## Request
Leave the pictures out and restate each entry below word for word.

=== Begin Enclosure ===

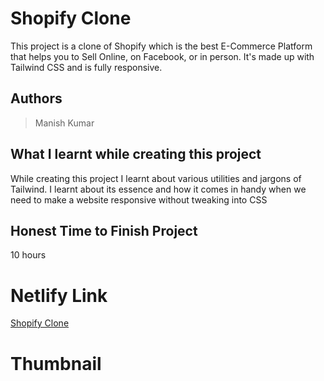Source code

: 
# Shopify Clone

This project is a clone of Shopify which is the best E-Commerce Platform that helps you to Sell Online, on Facebook, or in person. It's made up with Tailwind CSS and is fully responsive.





## Authors

 >Manish Kumar


## What I learnt while creating this project

While creating this project I learnt about various utilities and jargons of Tailwind. I learnt about its essence and how it comes in handy when we need to make a website responsive without tweaking into CSS



## Honest Time to Finish Project

10 hours



# Netlify Link

[Shopify Clone](https://shopify-clone-mk.netlify.app/)

# Thumbnail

=== End Enclosure ===

## Solution below
Source code

: 
# Shopify Clone

This project is a clone of Shopify which is the best E-Commerce Platform that helps you to Sell Online, on Facebook, or in person. It's made up with Tailwind CSS and is fully responsive.





## Authors

 >Manish Kumar


## What I learnt while creating this project

While creating this project I learnt about various utilities and jargons of Tailwind. I learnt about its essence and how it comes in handy when we need to make a website responsive without tweaking into CSS



## Honest Time to Finish Project

10 hours



# Netlify Link

[Shopify Clone](https://shopify-clone-mk.netlify.app/)

# Thumbnail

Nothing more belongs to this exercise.